Consegna:
Indica se ciascuna delle affermazioni seguenti concorda con il brano sulla responsabilità del datore di lavoro, rispondendo sì o no e riportando tra virgolette le parole del brano che decidono la risposta.
(a) La sentenza della Corte di cassazione citata porta la data del 19 giugno 2020.
(b) La Corte preferisce accertare la responsabilità del datore di lavoro con criteri di tipo penalistico.
(c) La questione risolta riguarda anche l'azione di regresso esercitata dall'INAIL.

Brano da leggere:
↓
La responsabilità del datore di lavoro, sul c.d. danno differenziale, va accertata secondo criteri civilistici
La Corte di cassazione, con la sentenza del 19 giugno 2020, n. 12041, in assolvimento della sua funzione nomofilattica, risolve la questione sorta in ambito dottrinale e giurisprudenziale sui criteri di accertamento della responsabilità del datore di lavoro in caso di azione del lavoratore proposta per il risarcimento del danno differenziale derivante da infortunio o malattia professionale e, per connessione, nell’ipotesi di azione di regresso esercitata dall’INAIL, preferendo la tesi che la responsabilità del datore di lavoro debba essere accertata con criteri di tipo civilistico, esattamente secondo le regole comuni della responsabilità contrattuale, anche in ordine all’elemento soggettivo della colpa ed al nesso causale tra fatto ed evento dannoso.
↑
Materiale fornito:
↓
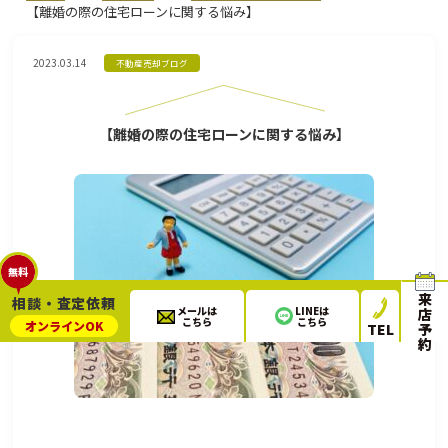
【離婚の際の住宅ローンに関する悩み】
2023.03.14
不動産売却ブログ
【離婚の際の住宅ローンに関する悩み】
無料
来
相談・査定依頼
メールは
LINEは
店
こちら
こちら
オンライン
OK
TEL
予
約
↑
Soluzione:
(a) Sì: «con la sentenza del 19 giugno 2020, n. 12041».
(b) No: «debba essere accertata con criteri di tipo civilistico».
(c) Sì: «nell’ipotesi di azione di regresso esercitata dall’INAIL».